L’assemblea congressuale recepì queste raccomandazioni. Bollati dalla propaganda avversaria come alleati della borghesia e del capitalismo, i “popolari” tifernati dichiararono di volersi mettere con decisione “sulla via delle riforme reali”, ma presero chiaramente le distanze da ogni tendenza estremista, mirante, “anziché alla collaborazione delle classi, alla loro lotta”. La critica non riguardava soltanto i socialisti, ma anche le frange cattoliche più radicali, che avevano in Miglioli l’esponente di maggior spicco. Venne sottolineata l’inattuabilità di intese con il P.S.I., mentre si lasciarono aperte le porte per una collaborazione, anche se non sistematica, con i settori della borghesia meno ostili al programma dei cattolici.
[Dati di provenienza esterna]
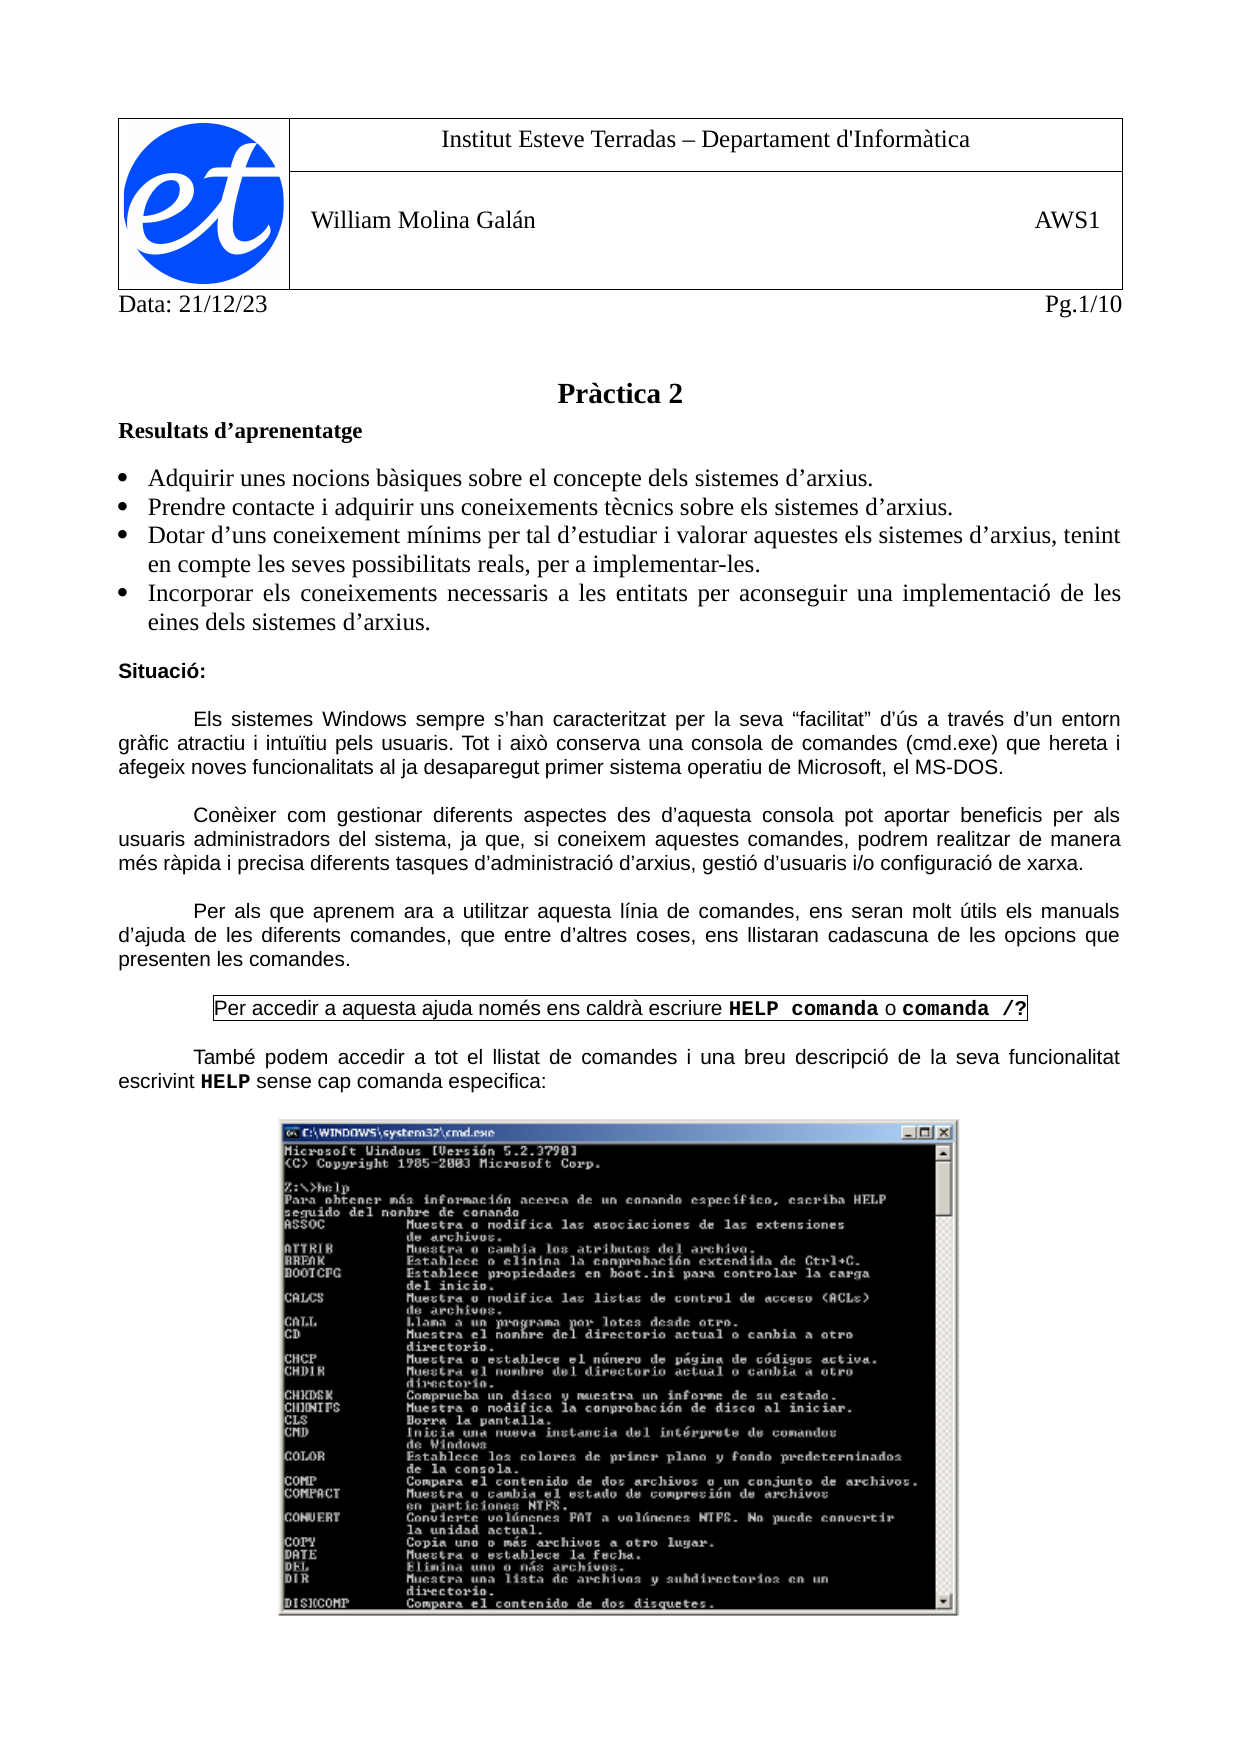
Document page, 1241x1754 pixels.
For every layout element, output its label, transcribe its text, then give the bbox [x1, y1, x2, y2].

list Prendre contacte i adquirir uns coneixements tècnics sobre els sistemes d’arxius. [118, 492, 1122, 520]
text Pràctica 2 [118, 376, 1122, 410]
text Conèixer com gestionar diferents aspectes des d’aquesta consola pot aportar beneficis per als usuaris administradors del sistema, ja que, si coneixem aquestes comandes, podrem realitzar de manera més ràpida i precisa diferents tasques d’administració d’arxius, gestió d’usuaris i/o configuració de xarxa. [118, 803, 1122, 875]
list Adquirir unes nocions bàsiques sobre el concepte dels sistemes d’arxius. [118, 463, 1122, 492]
picture [123, 123, 284, 284]
text Per als que aprenem ara a utilitzar aquesta línia de comandes, ens seran molt útils els manuals d’ajuda de les diferents comandes, que entre d’altres coses, ens llistaran cadascuna de les opcions que presenten les comandes. [118, 899, 1122, 971]
text Resultats d’aprenentatge [118, 417, 1122, 443]
text Per accedir a aquesta ajuda només ens caldrà escriure HELP comanda o comanda /? [214, 996, 1027, 1020]
text Situació: [118, 659, 1122, 683]
text [1028, 995, 1122, 1021]
list Dotar d’uns coneixement mínims per tal d’estudiar i valorar aquestes els sistemes d’arxius, tenint en compte les seves possibilitats reals, per a implementar-les. [118, 520, 1122, 578]
text També podem accedir a tot el llistat de comandes i una breu descripció de la seva funcionalitat escrivint HELP sense cap comanda especifica: [118, 1045, 1122, 1094]
text Els sistemes Windows sempre s’han caracteritzat per la seva “facilitat” d’ús a través d’un entorn gràfic atractiu i intuïtiu pels usuaris. Tot i això conserva una consola de comandes (cmd.exe) que hereta i afegeix noves funcionalitats al ja desaparegut primer sistema operatiu de Microsoft, el MS-DOS. [118, 707, 1122, 779]
picture [276, 1118, 964, 1619]
list Incorporar els coneixements necessaris a les entitats per aconseguir una implementació de les eines dels sistemes d’arxius. [118, 578, 1122, 635]
text [118, 995, 213, 1021]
Il dibattito fu vivace. Gabriotti, che solo pochi mesi prima auspicava “le più ardite” riforme, assunse posizioni di maggior cautela e si identificò nell’ordine del giorno approvato. Mentre gli iscritti vedevano in lui il loro leader, cominciava ad incrinarsi il suo rapporto con Giovagnoli, ancora segretario del partito. Non li divideva più solo il giudizio sulla figura di Liviero, ma anche delicate, e non meglio definite, questioni personali. A ciò si aggiunsero, a dire di Gabriotti, l’aperto contrasto sulla linea politica del partito, con Giovagnoli a sostegno delle tesi estreme sulla distribuzione delle terre ai contadini, e l’imbarazzo per le strette relazioni del sacerdote con noti esponenti della massoneria.
La sezione tifernate si allineò pertanto con le posizioni moderate che prevalsero al congresso di Napoli, dove il centro del partito, rappresentato dai sostenitori del segretario don Luigi Sturzo, emarginò l’estrema sinistra favorevole a scelte radicali di ripartizione della terra ai contadini e a prospettive di collaborazione con i socialisti. La linea di prudente riformismo prendeva forma in un momento storico in cui si rendeva necessario l’apporto del P.P.I. per garantire un governo al Paese. I “popolari” finirono con il sostenere i ministeri Nitti e Giolitti, vincolando l’entrata nel governo all’accoglimento di alcuni punti del loro programma.
L’estratto è una sintesi, senza note, del testo in Venanzio Gabriotti e il suo tempo (Petruzzi Editore, 1993).